## [Stored data entries]
_ _ _ _ _ _ _

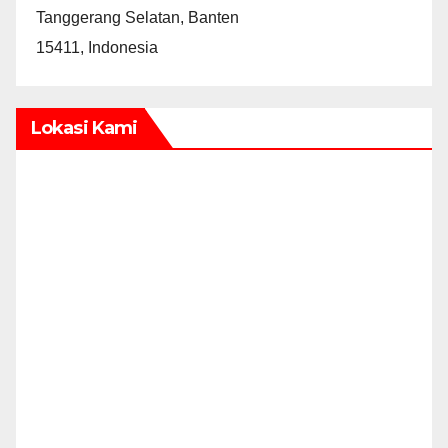
Tanggerang Selatan, Banten
15411, Indonesia
Lokasi Kami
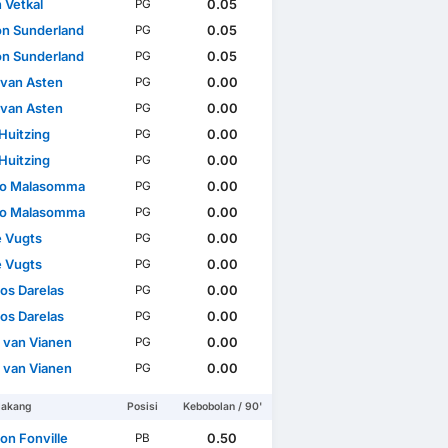
 Vetkal
0.05
PG
n Sunderland
0.05
PG
n Sunderland
0.05
PG
 van Asten
0.00
PG
 van Asten
0.00
PG
Huitzing
0.00
PG
Huitzing
0.00
PG
eo Malasomma
0.00
PG
eo Malasomma
0.00
PG
 Vugts
0.00
PG
 Vugts
0.00
PG
ios Darelas
0.00
PG
ios Darelas
0.00
PG
l van Vianen
0.00
PG
l van Vianen
0.00
PG
lakang
Posisi
Kebobolan / 90'
on Fonville
0.50
PB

_ _ _ _ _ _ _

## [Exercise objective]
Exact copies of the entries above are needed, without their pictures.

## [Your solution]
Tanggerang Selatan, Banten
15411, Indonesia
Lokasi Kami
 Vetkal
0.05
PG
n Sunderland
0.05
PG
n Sunderland
0.05
PG
 van Asten
0.00
PG
 van Asten
0.00
PG
Huitzing
0.00
PG
Huitzing
0.00
PG
eo Malasomma
0.00
PG
eo Malasomma
0.00
PG
 Vugts
0.00
PG
 Vugts
0.00
PG
ios Darelas
0.00
PG
ios Darelas
0.00
PG
l van Vianen
0.00
PG
l van Vianen
0.00
PG
lakang
Posisi
Kebobolan / 90'
on Fonville
0.50
PB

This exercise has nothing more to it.